The unemployment rate dropped two ticks to 3.7%, a new cycle low. Indeed, we have to go all the way back to 1969 to find a lower unemployment rate. The overall labor force participation rate remained unchanged at 62.7%.

Payroll growth slows but would not blow the Fed off course

Every so often we get a below-trend month in hiring, and this is more common in September. We will reserve judgement until the next report before worrying about a slowdown in hiring. In any case, the US labor market remains strong. Unemployment is the lowest it has been in nearly 50 years, and wage gains are making headway. Going forward, employers will find it increasingly difficult to find workers to fill positions, muting monthly payroll gains, and we would expect to see a natural slowing in monthly job gains. The increase in pay over the past 12 months slowed to 2.8% from 2.9%, but it’s widely expected to top 3% soon because of the growing competition for a shrinking pool of available workers.

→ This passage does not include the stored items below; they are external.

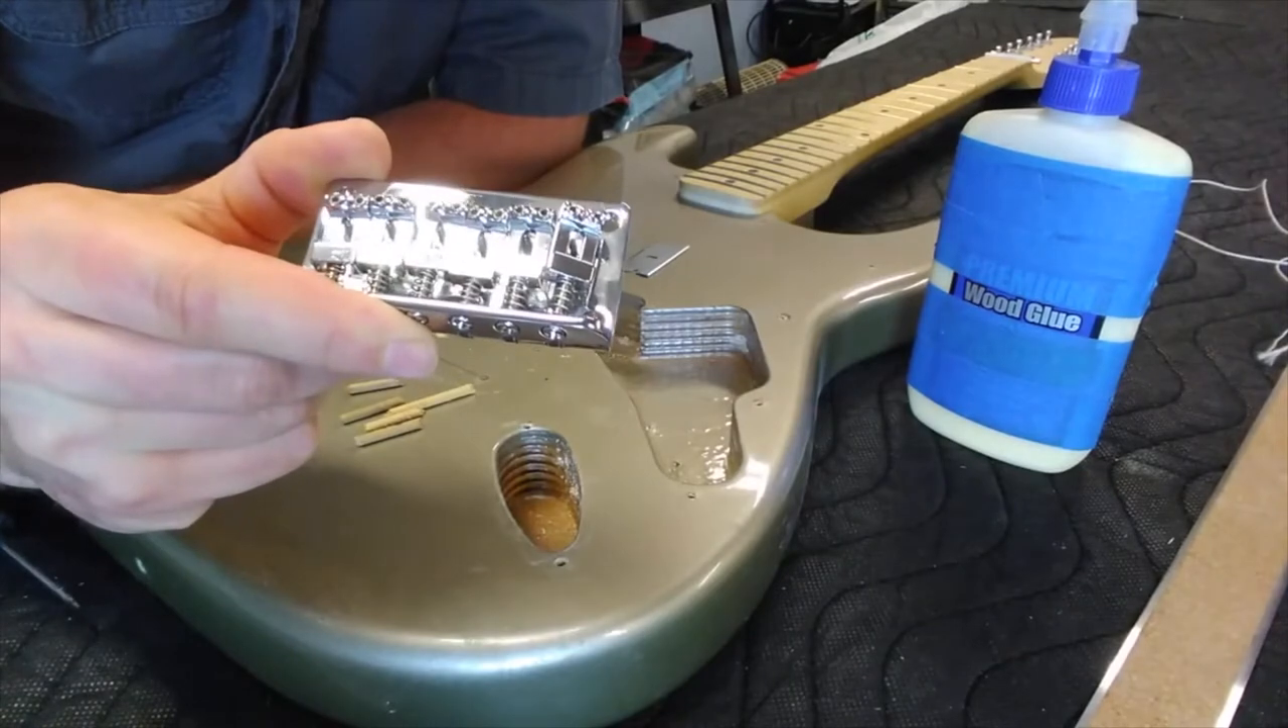I have taken the original six string bridge off of this guitar and this bridge had one two three four five different mounting screws holes that held it to the guitar.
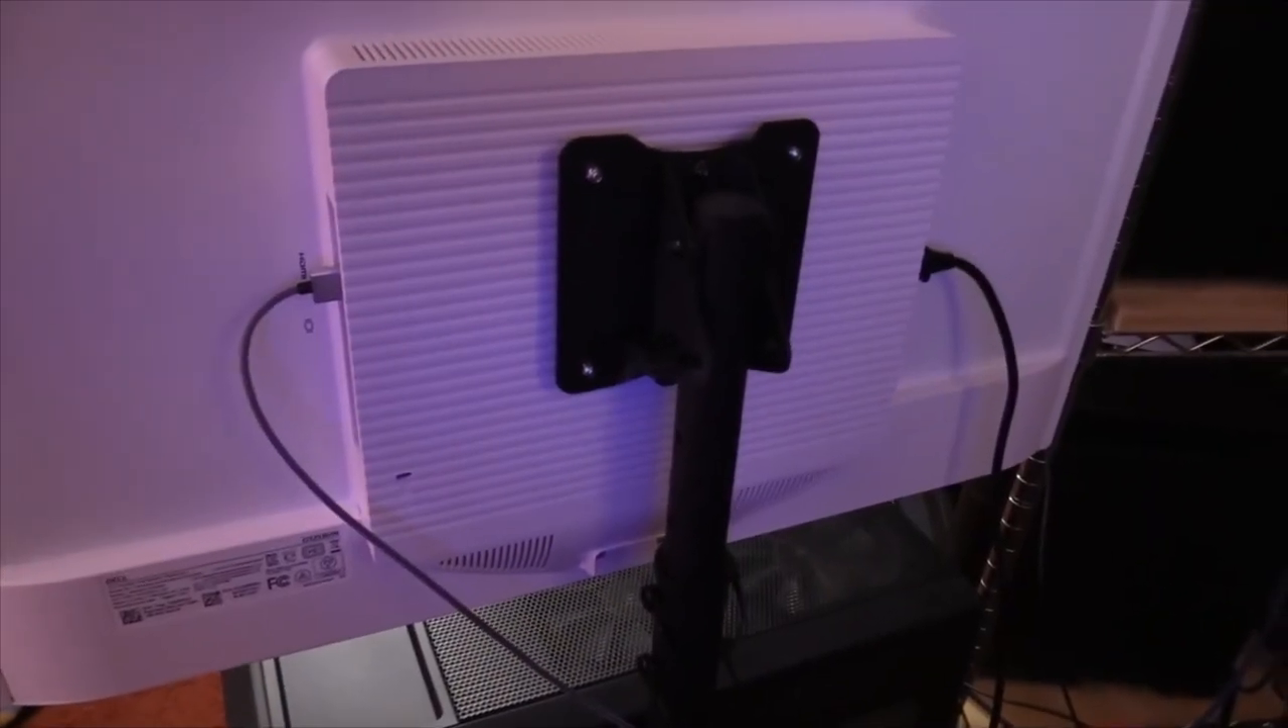We now have a monitor on a stand.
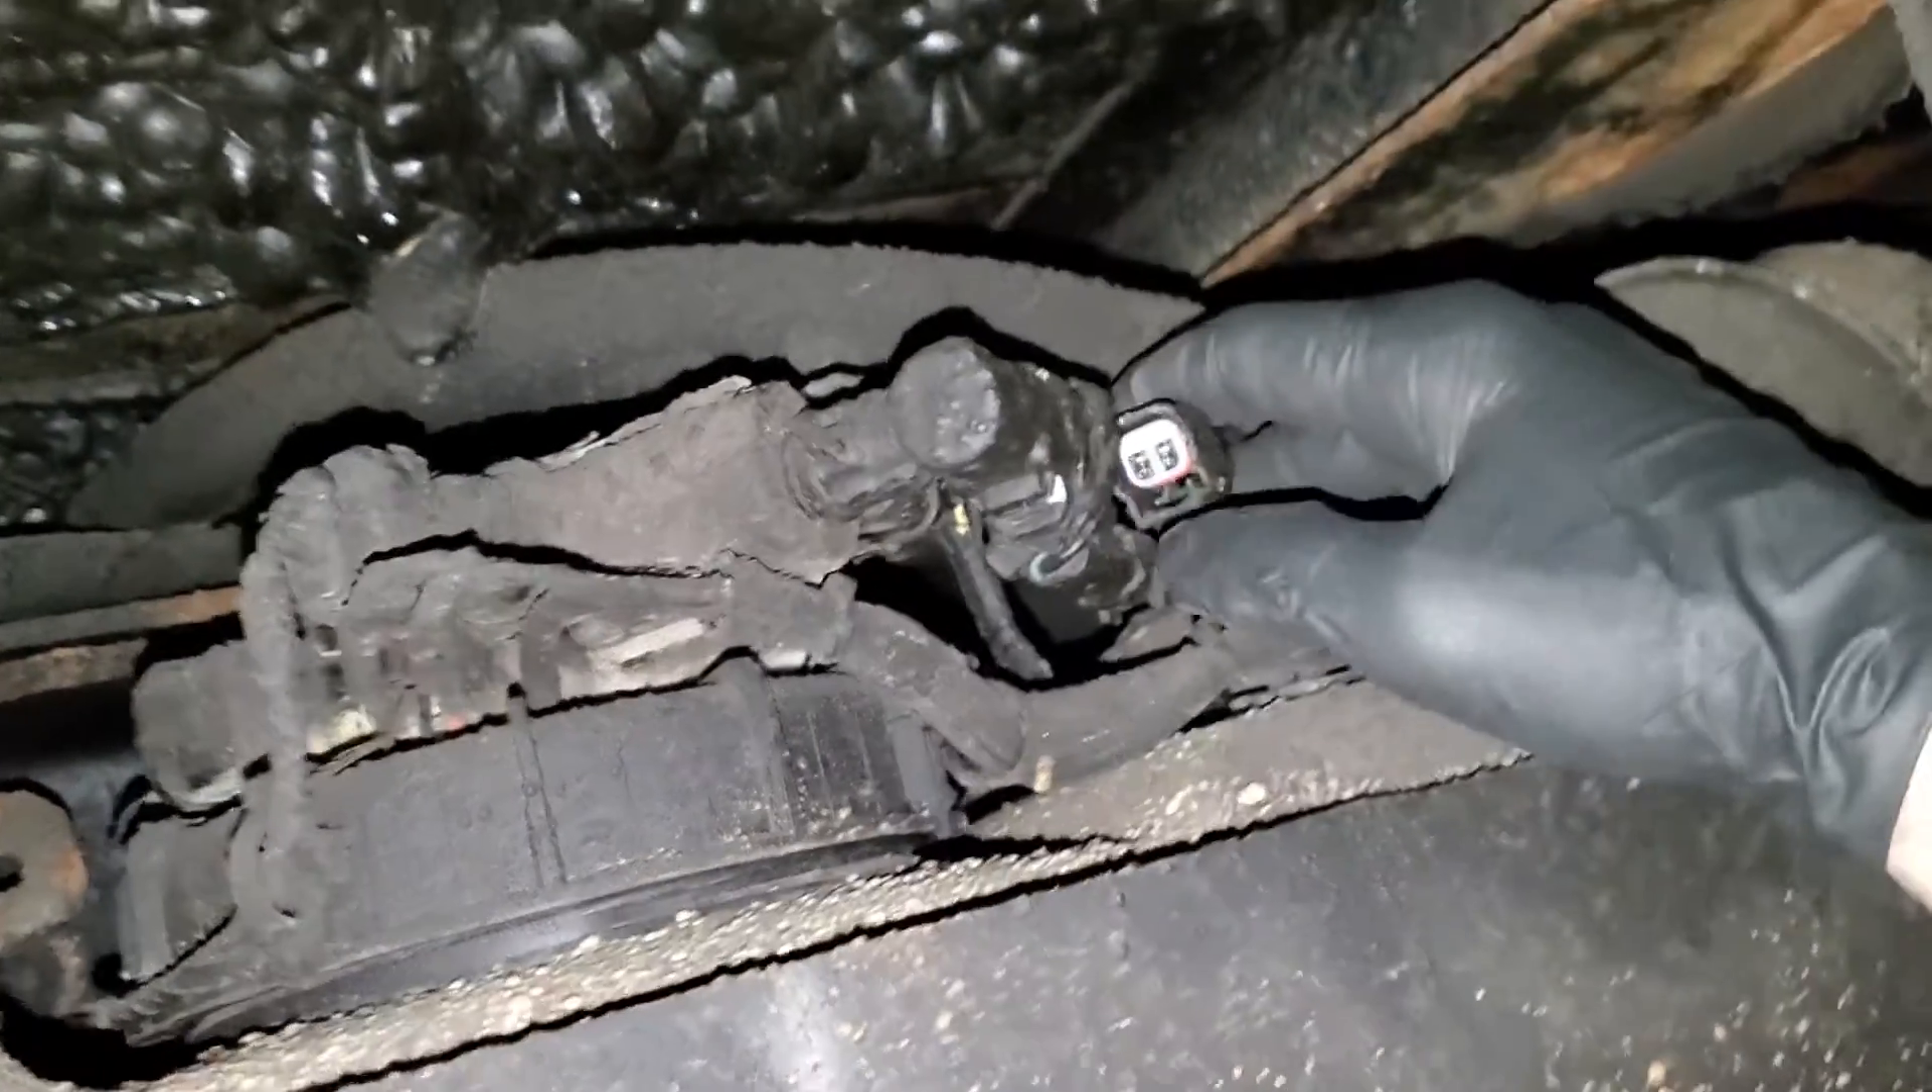This is our electrical connector i've already disconnected it for you guys.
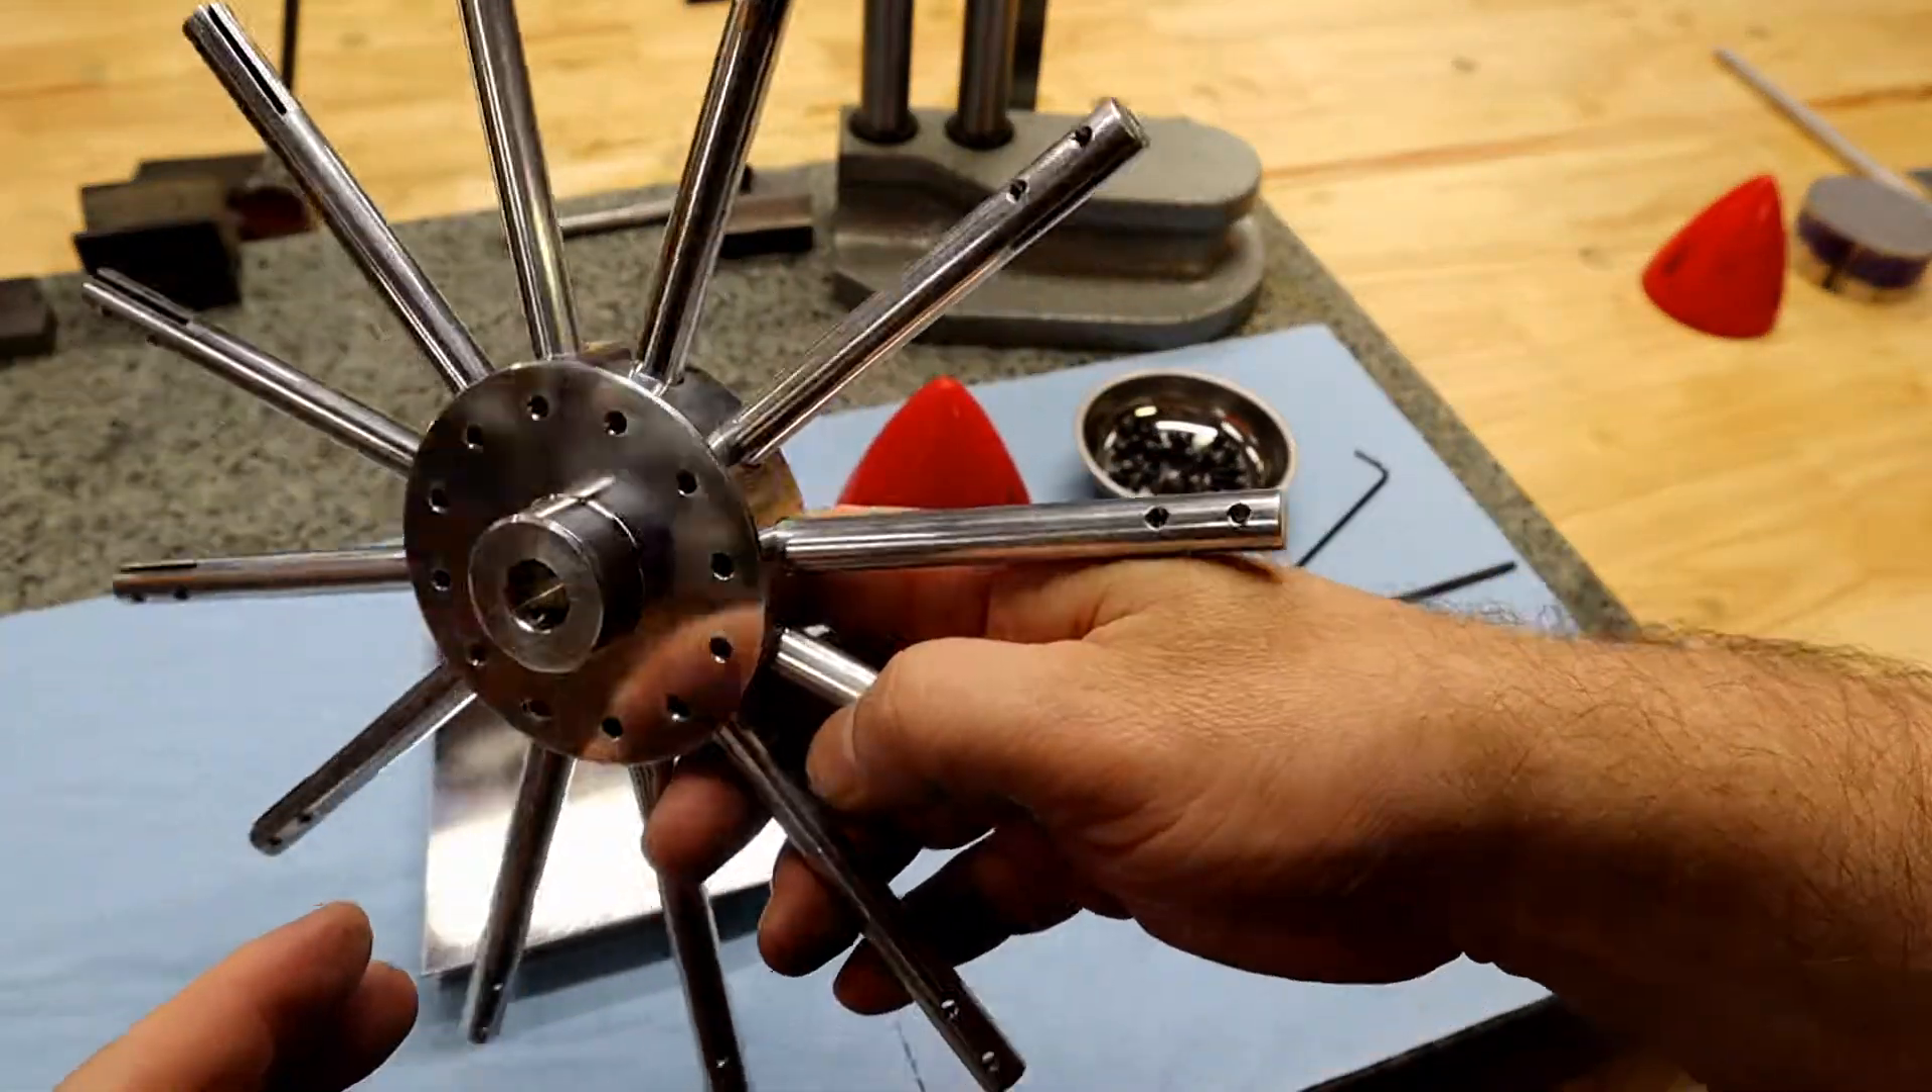I've gone ahead and installed all twelve rods into the hub.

Meanwhile, other employment data do not give any sign of the labor market weakening, let alone to the extent of September’s payrolls. Job openings and the share of businesses reporting they have at least one position that is hard to fill sit at record highs, as does the hiring index in the ISM non-manufacturing survey. At the same time, the near 50-year low in initial jobless claims points to firms hanging on to workers, given the difficulty to re-hire later on.

The decline in the unemployment rate to 3.7% and upward march in wage growth will keep the FOMC pressing ahead with rate hikes. There is little doubt that the full employment half of the Fed’s dual mandate is right on track. And the latest employment report is consistent with another hike in December.